**Information given**.

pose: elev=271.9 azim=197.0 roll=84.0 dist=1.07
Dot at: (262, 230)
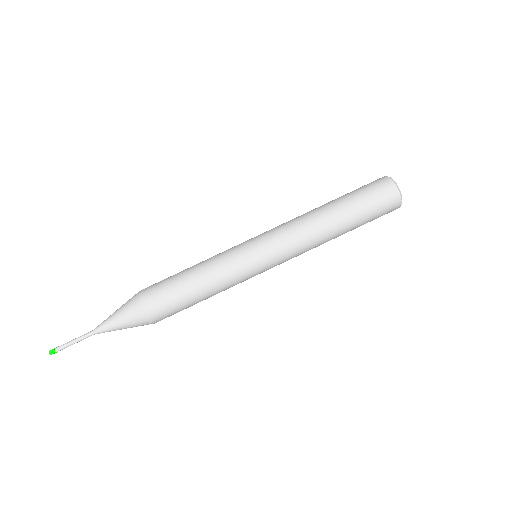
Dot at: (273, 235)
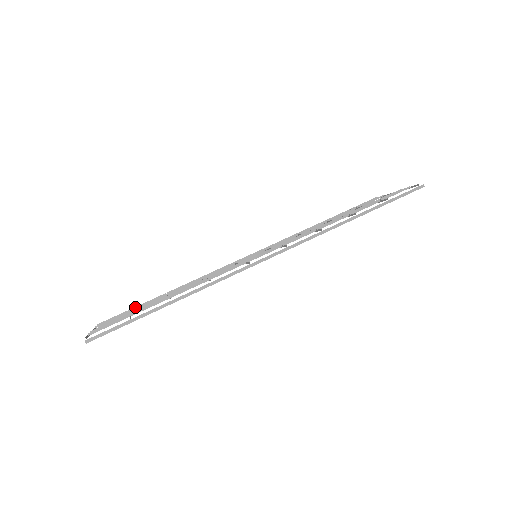
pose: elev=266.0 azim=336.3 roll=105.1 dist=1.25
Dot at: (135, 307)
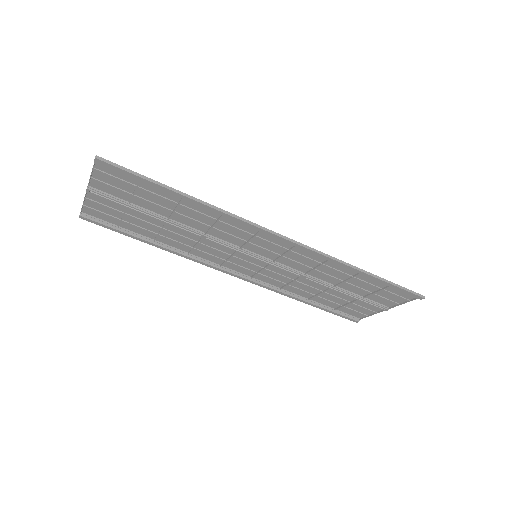
Dot at: (125, 220)
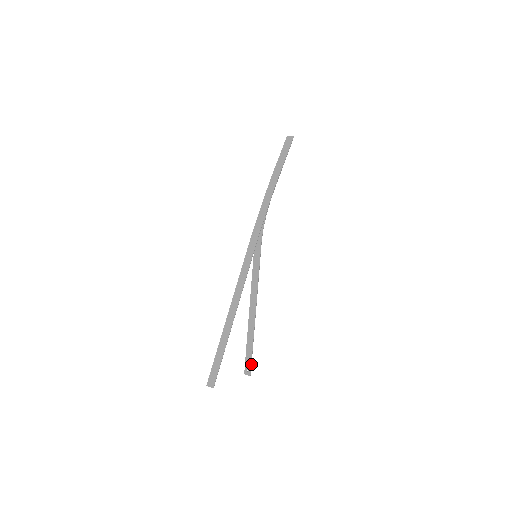
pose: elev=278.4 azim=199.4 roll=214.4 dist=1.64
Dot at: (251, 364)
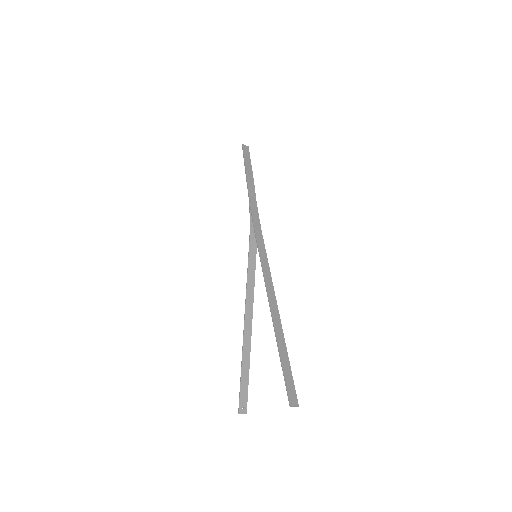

**Problem statement**. Reproduce verbatim every line of text in all of the items above, omitting the pictures.

**Finished task**.
pose: elev=271.9 azim=197.0 roll=84.0 dist=1.07
Dot at: (262, 230)
Dot at: (273, 235)
pose: elev=266.0 azim=336.3 roll=105.1 dist=1.25
Dot at: (135, 307)
Dot at: (125, 220)
pose: elev=278.4 azim=199.4 roll=214.4 dist=1.64
Dot at: (251, 364)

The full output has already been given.